— Work to do —
Edit the material below so that "bbox" reads "bounding box" wherever it occurs, with everything else unchanged. Leave the pictures out of your answer.
═════ Material to process ═════
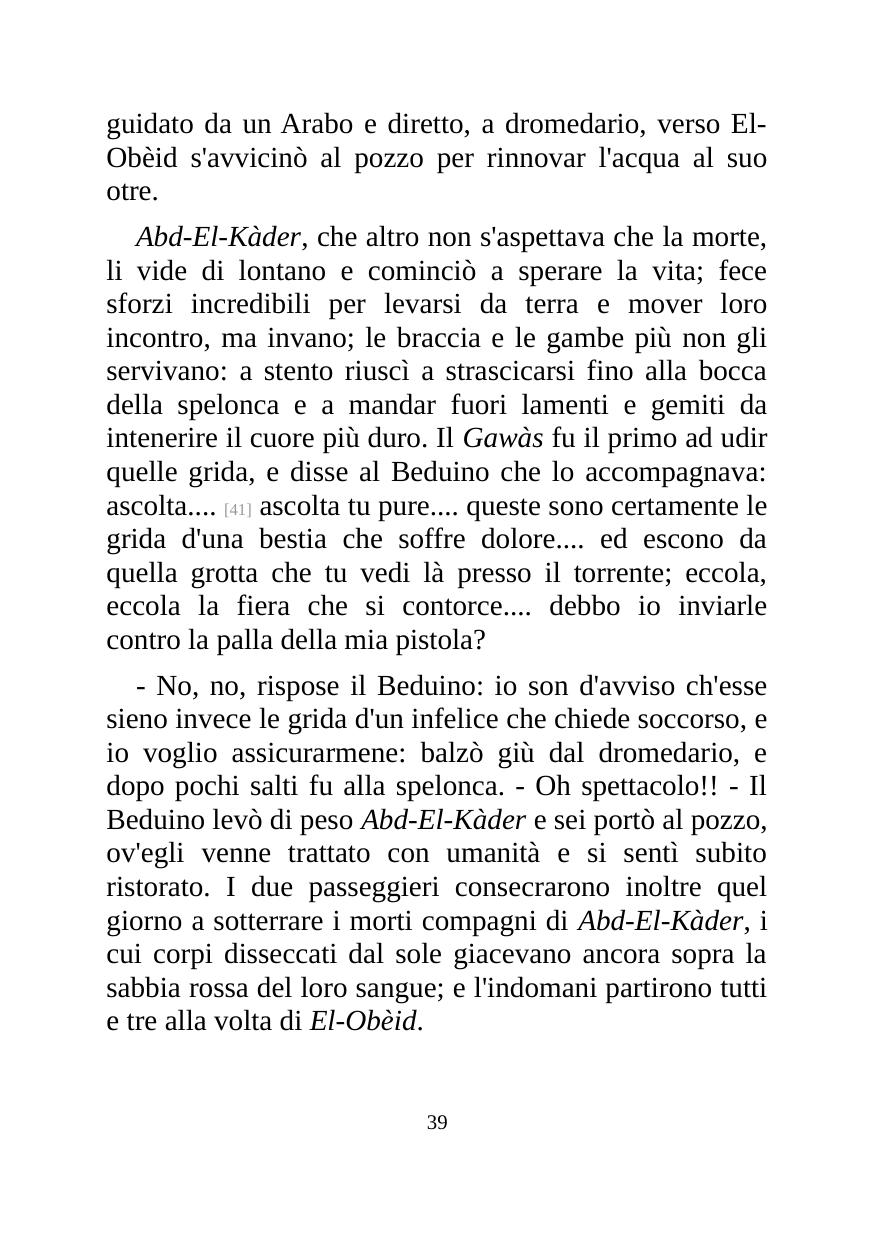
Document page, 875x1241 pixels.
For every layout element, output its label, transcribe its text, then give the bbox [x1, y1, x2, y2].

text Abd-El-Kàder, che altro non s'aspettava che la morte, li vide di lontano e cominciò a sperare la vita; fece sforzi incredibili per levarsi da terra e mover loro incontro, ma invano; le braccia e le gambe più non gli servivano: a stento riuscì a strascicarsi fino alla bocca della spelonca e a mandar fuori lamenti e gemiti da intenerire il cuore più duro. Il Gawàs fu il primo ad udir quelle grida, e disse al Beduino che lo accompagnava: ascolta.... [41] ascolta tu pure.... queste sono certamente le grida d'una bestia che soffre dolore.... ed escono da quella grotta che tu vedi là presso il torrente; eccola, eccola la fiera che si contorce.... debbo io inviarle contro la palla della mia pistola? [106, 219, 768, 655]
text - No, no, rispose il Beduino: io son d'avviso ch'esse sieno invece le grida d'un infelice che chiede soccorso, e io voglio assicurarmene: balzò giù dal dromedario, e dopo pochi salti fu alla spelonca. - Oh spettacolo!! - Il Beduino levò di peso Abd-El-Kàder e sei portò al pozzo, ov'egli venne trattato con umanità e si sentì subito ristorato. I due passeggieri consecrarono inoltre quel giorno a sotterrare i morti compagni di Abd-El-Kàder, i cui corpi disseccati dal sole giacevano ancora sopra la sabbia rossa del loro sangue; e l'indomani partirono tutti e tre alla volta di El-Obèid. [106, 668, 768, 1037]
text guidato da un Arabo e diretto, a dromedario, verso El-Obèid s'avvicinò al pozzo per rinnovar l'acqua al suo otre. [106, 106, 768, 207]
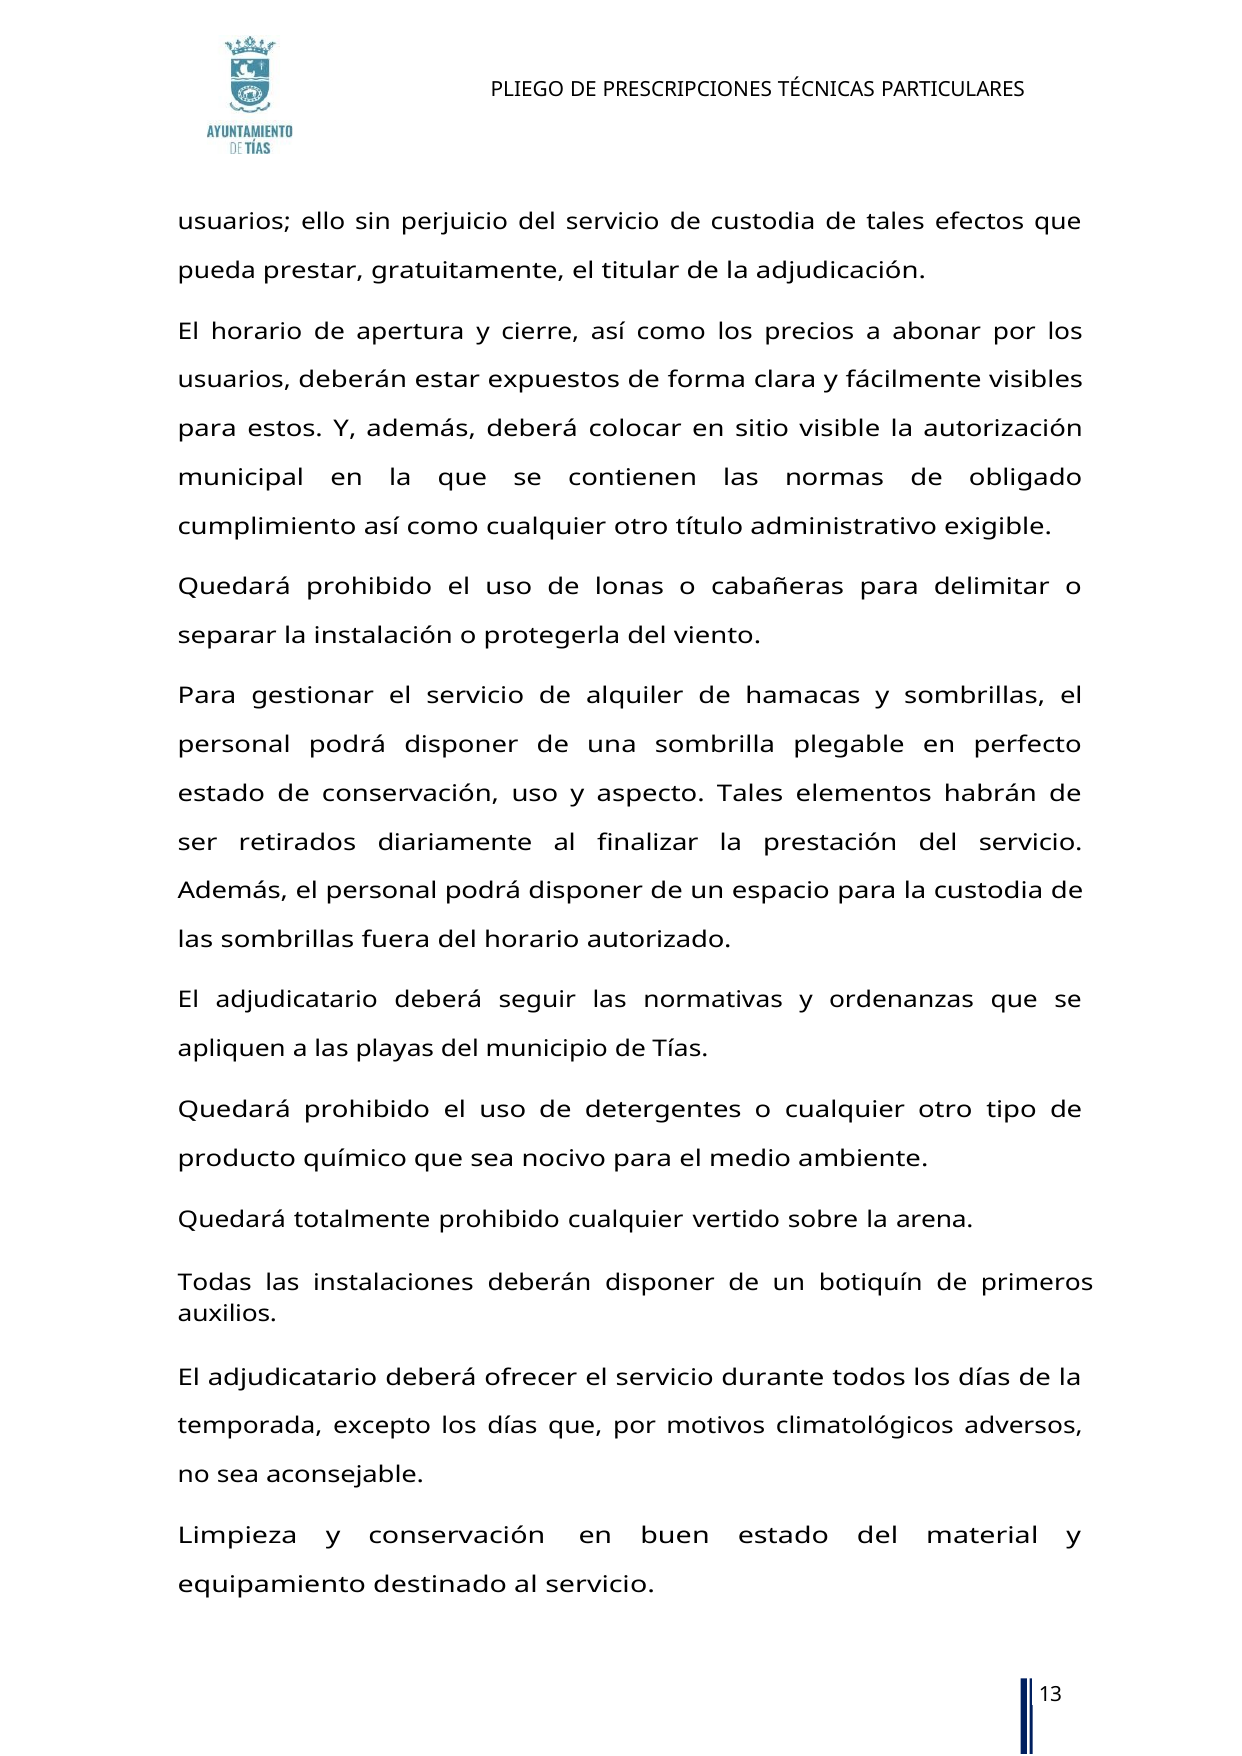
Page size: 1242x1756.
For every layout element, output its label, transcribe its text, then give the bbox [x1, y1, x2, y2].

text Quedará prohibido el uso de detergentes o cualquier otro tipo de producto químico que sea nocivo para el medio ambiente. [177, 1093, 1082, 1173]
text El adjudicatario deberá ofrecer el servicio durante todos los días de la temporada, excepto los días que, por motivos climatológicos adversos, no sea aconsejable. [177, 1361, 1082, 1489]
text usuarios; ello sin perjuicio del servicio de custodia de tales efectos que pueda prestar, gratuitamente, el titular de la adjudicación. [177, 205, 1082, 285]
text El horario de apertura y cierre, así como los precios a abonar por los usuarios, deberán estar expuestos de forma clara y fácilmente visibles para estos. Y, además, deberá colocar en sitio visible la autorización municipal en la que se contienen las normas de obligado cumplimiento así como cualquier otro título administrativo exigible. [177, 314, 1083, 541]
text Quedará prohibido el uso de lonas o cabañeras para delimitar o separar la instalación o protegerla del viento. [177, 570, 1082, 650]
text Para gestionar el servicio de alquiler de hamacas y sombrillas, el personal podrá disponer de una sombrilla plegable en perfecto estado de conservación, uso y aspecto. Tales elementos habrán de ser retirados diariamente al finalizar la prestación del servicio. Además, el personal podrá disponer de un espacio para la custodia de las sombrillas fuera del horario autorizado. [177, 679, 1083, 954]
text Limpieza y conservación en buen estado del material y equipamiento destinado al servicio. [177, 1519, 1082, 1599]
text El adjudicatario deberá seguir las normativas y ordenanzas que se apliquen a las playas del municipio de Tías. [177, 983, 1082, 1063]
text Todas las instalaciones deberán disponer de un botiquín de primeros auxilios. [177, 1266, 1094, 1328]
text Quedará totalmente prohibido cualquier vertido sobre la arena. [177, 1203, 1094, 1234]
═════
— Completed task —
Document page, 875x1241 pixels.
For every layout element, output its label, transcribe its text, then give the bounding box [x1, y1, x2, y2].

text Abd-El-Kàder, che altro non s'aspettava che la morte, li vide di lontano e cominciò a sperare la vita; fece sforzi incredibili per levarsi da terra e mover loro incontro, ma invano; le braccia e le gambe più non gli servivano: a stento riuscì a strascicarsi fino alla bocca della spelonca e a mandar fuori lamenti e gemiti da intenerire il cuore più duro. Il Gawàs fu il primo ad udir quelle grida, e disse al Beduino che lo accompagnava: ascolta.... [41] ascolta tu pure.... queste sono certamente le grida d'una bestia che soffre dolore.... ed escono da quella grotta che tu vedi là presso il torrente; eccola, eccola la fiera che si contorce.... debbo io inviarle contro la palla della mia pistola? [106, 219, 768, 655]
text - No, no, rispose il Beduino: io son d'avviso ch'esse sieno invece le grida d'un infelice che chiede soccorso, e io voglio assicurarmene: balzò giù dal dromedario, e dopo pochi salti fu alla spelonca. - Oh spettacolo!! - Il Beduino levò di peso Abd-El-Kàder e sei portò al pozzo, ov'egli venne trattato con umanità e si sentì subito ristorato. I due passeggieri consecrarono inoltre quel giorno a sotterrare i morti compagni di Abd-El-Kàder, i cui corpi disseccati dal sole giacevano ancora sopra la sabbia rossa del loro sangue; e l'indomani partirono tutti e tre alla volta di El-Obèid. [106, 668, 768, 1037]
text guidato da un Arabo e diretto, a dromedario, verso El-Obèid s'avvicinò al pozzo per rinnovar l'acqua al suo otre. [106, 106, 768, 207]
Page size: 1242x1756.
For every layout element, output its label, transcribe its text, then give the bounding box [x1, y1, x2, y2].

text Quedará prohibido el uso de detergentes o cualquier otro tipo de producto químico que sea nocivo para el medio ambiente. [177, 1093, 1082, 1173]
text El adjudicatario deberá ofrecer el servicio durante todos los días de la temporada, excepto los días que, por motivos climatológicos adversos, no sea aconsejable. [177, 1361, 1082, 1489]
text usuarios; ello sin perjuicio del servicio de custodia de tales efectos que pueda prestar, gratuitamente, el titular de la adjudicación. [177, 205, 1082, 285]
text El horario de apertura y cierre, así como los precios a abonar por los usuarios, deberán estar expuestos de forma clara y fácilmente visibles para estos. Y, además, deberá colocar en sitio visible la autorización municipal en la que se contienen las normas de obligado cumplimiento así como cualquier otro título administrativo exigible. [177, 314, 1083, 541]
text Quedará prohibido el uso de lonas o cabañeras para delimitar o separar la instalación o protegerla del viento. [177, 570, 1082, 650]
text Para gestionar el servicio de alquiler de hamacas y sombrillas, el personal podrá disponer de una sombrilla plegable en perfecto estado de conservación, uso y aspecto. Tales elementos habrán de ser retirados diariamente al finalizar la prestación del servicio. Además, el personal podrá disponer de un espacio para la custodia de las sombrillas fuera del horario autorizado. [177, 679, 1083, 954]
text Limpieza y conservación en buen estado del material y equipamiento destinado al servicio. [177, 1519, 1082, 1599]
text El adjudicatario deberá seguir las normativas y ordenanzas que se apliquen a las playas del municipio de Tías. [177, 983, 1082, 1063]
text Todas las instalaciones deberán disponer de un botiquín de primeros auxilios. [177, 1266, 1094, 1328]
text Quedará totalmente prohibido cualquier vertido sobre la arena. [177, 1203, 1094, 1234]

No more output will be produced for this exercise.